From the information of data frame, we can see that all the columns except rating have the object data type but some of the columns like, reviews, size, installs and price have the numerical value. So, we have to transform them in proper data type and also remove the unwanted values from the numerical columns like ‘+’ and ‘,’ from installs and ‘$’ from price. In the size column we have some values in KB and some values in MB, so we transform all the values in MB.
After establishing a good sense of each feature, we proceeded with plotting a pairwise plot between all the quantitative variables to look for any evident patterns or relationships between the features. There is a high variance in the number of installs and in number of reviews.

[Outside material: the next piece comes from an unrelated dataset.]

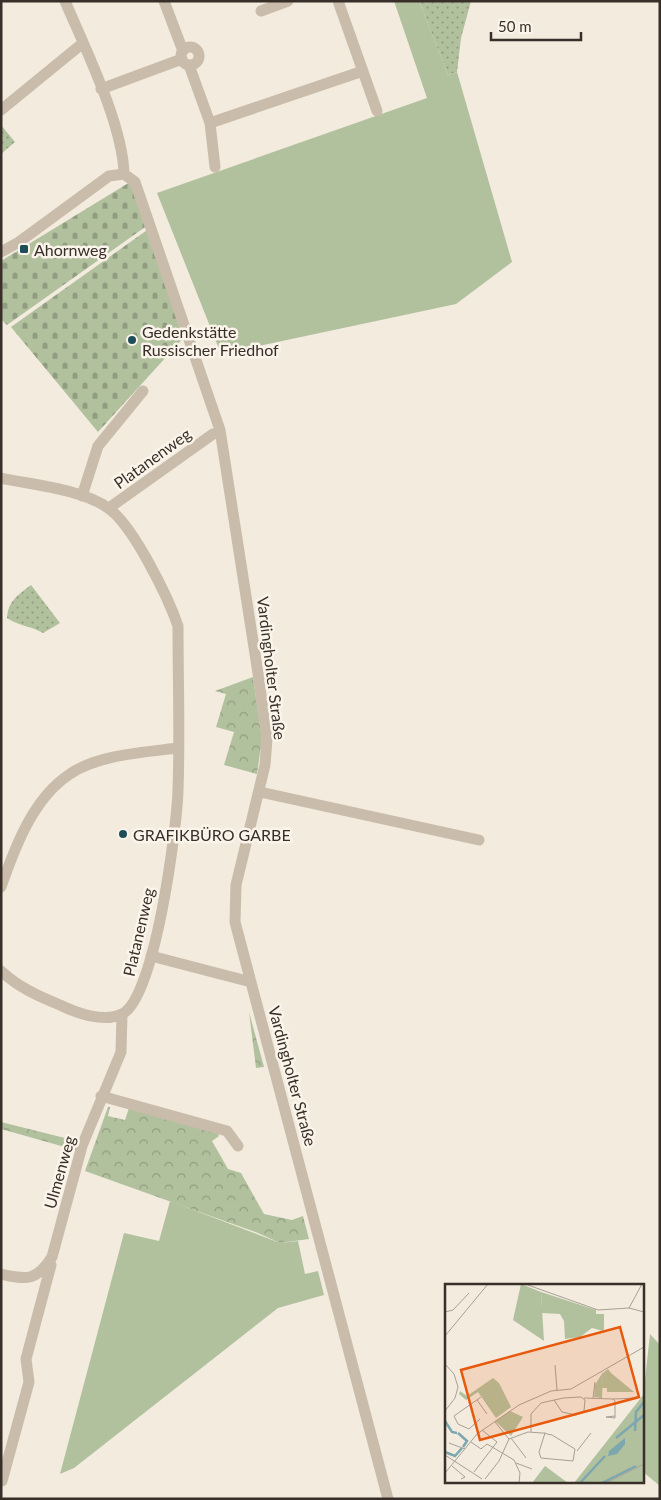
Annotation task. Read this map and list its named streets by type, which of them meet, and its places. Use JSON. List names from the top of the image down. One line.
{"streets":{"street":["Platanenweg","Vardingholter Straße","Ulmenweg"]},"crossings":[["Platanenweg","Ulmenweg"]],"places":{"transit":["Ahornweg"],"other":["Gedenkstätte Russischer Friedhof","GRAFIKBÜRO GARBE"]},"scale_bar":"50 m"}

To overcome this problem, we add two new columns to the data frame named: log_installs and log_review, which contain the logarithmic values of installs and review columns, respectively.
Single Variate Analysis After that we analysis all the columns one by one to examine whether the particular column contain some useful information or not:
Category We breakdown the apps by category and observe that family and game categories have the maximum number of apps in the play store. Weather, house and home, comics, events, beauty, and parenting are the categories which have a few numbers of apps.
Apart from this, two new columns were added to the main data frame, namely, “Rating Group”, and “Revenue”. This is done to improve simplify the analysis and come up with different meaningful visualizations
Rating Group: This column groups the apps based on the average user rating. (4-5: Top rated, 3-4: Above average, 2-3: Average, 1-2: Below average). Revenue: This column gives the revenue generated by the app through app installs alone. By doing these operations on the original dataset, we are ready with the data pipeline, and data visualizations can be done on it. All the apps in play store have the rating between 0.5 to 5. Maximum apps have the rating between 3.8 to 4.5. Installs We analysis the install column to observe the effect of size, price, rating, content rating, android version on app installation number. We can analysis that for each and every category number of app installation does not depend on the size. The free apps installed mostly. The apps which can be used by everyone is more installed than the apps which can be used by a particular age group. Rating of mostly installed apps is between 4 and 5.
Reading the dataset and comprehending the problem statement. Our major challenge was data cleaning. Handling the error, duplicate and NaN values in the dataset. 13.60% of reviews were NaN values, and even after merging both the dataframes, we could not infer much in order to fill them. Thus we had to drop them. The merged data frame of both play store and user reviews, had only 816 common apps. This is just 10% of the cleaned data, we could have given more valuable analysis, if we had atleast 70% - 80% of the data available in the merged dataframes. User Reviews had 42% of NaN values, which could have been used for developing an understanding of the category wise sentiments, which would help us to fill 13.60% NaN values of the Reviews column.